Spirits are high, and so are temperatures. Our Barbara got off the plane carrying more than her enormous red suitcase; she’d picked up a fellow traveler that stole her voice and brought the hacking, coughing, ear-clogging, cotton-wool head of “that thing going around.”
We all still love Barbara, but she was better on Friday, and I was down with it. Whatever it is, it strikes fast. As I was stewing in my bed of misery (Okay, upstairs on the chaise lounge in the classic room, covered in foster kittens) OIiver came by and said, “Have you got anything for a sore throat?”
Third victim claimed.
Jack, of course, never gets these things, because he smokes, drinks, and doesn’t eat vegetables. He’s a genetic anomaly, and he is cheerfully watching the rest of us hack up small pieces of lung and down Sudafed, emitting sympathetic noises and downing doctored cokes. Maybe I should drink more whisky.

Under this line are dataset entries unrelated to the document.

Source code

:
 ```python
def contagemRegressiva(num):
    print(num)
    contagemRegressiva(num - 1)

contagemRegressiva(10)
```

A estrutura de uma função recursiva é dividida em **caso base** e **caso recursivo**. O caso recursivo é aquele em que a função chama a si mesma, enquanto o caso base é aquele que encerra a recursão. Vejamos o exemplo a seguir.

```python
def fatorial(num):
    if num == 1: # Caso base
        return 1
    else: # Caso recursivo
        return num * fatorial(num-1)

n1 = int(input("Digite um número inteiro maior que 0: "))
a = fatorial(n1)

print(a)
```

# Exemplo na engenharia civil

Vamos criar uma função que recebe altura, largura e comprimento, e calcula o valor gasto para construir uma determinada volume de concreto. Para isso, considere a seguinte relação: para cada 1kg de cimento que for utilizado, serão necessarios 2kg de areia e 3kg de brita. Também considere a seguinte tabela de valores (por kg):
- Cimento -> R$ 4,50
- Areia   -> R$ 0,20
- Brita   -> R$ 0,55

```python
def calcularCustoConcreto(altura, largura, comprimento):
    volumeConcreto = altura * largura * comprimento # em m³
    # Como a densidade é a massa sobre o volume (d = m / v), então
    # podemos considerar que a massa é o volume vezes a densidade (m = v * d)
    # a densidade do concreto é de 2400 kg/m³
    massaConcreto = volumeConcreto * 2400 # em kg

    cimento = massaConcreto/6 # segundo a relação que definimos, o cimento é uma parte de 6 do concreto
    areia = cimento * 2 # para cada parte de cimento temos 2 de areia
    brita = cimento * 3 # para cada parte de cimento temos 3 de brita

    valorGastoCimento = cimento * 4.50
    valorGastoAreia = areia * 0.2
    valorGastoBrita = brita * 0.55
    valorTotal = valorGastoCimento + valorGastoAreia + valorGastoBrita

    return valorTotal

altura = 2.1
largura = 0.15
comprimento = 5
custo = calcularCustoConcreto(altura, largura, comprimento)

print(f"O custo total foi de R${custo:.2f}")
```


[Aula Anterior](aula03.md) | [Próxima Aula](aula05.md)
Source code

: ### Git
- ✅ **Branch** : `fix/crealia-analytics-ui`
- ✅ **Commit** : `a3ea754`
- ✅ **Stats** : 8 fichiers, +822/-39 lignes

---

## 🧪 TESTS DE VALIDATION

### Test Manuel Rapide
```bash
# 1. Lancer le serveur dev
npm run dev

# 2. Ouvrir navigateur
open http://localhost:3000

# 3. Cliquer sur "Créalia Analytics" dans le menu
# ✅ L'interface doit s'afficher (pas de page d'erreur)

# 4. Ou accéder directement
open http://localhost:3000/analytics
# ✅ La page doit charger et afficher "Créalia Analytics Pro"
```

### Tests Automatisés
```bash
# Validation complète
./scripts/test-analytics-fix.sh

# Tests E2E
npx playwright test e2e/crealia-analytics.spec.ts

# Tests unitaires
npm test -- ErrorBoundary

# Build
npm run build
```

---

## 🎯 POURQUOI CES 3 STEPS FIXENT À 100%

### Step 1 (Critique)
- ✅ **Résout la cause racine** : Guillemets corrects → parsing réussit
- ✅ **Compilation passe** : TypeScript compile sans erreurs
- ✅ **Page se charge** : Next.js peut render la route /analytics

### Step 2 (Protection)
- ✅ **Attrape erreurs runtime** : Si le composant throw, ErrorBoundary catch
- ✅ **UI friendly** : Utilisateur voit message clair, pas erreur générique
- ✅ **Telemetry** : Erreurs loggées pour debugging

Still and all, we were so excited to begin this road trip that we piled one recovering, two hacking, and one pickled passenger into the little Nissan van—we gave my parents the Prius in return for the loan of this larger vehicle—and headed off to Frankfort, KY right after Barbara’s last concert Sunday. Old friends Charles and Mary had agreed to bed and breakfast us overnight, being sweet people. I was very much looking forward to catching up with them as well. As storytellers on the early road, Mary and I were used to artists asking for a crash pass.
All this I explained driving up the road. At the end, Oliver commented, “Yes, I’m sure your old friends will be delighted with our in-chorus coughing.” Well, yes. I still wasn’t ready to admit we were sick, despite the fact our voices were so low, we were covering Statler brothers tunes in the car.
C’est la vie, and we did try to avoid touching anything much at Mary’s, and put our laundry in the washer. The most magnificent breakfast was laid out on their glorious screened-in back porch, including “Eggs a la Charles,” a mixture of all that is good in the kitchen world.
Thoughtfully, Charles and Mary had arranged a racoon visitor from their nearby woodland. He’d clearly been out all night partying and was working his way home when he passed by. Jack offered him a whisky.
And so we start out on Day One with spirits high, fevers somewhat abated, and more Sudafed. Hi ho for a life on the open road.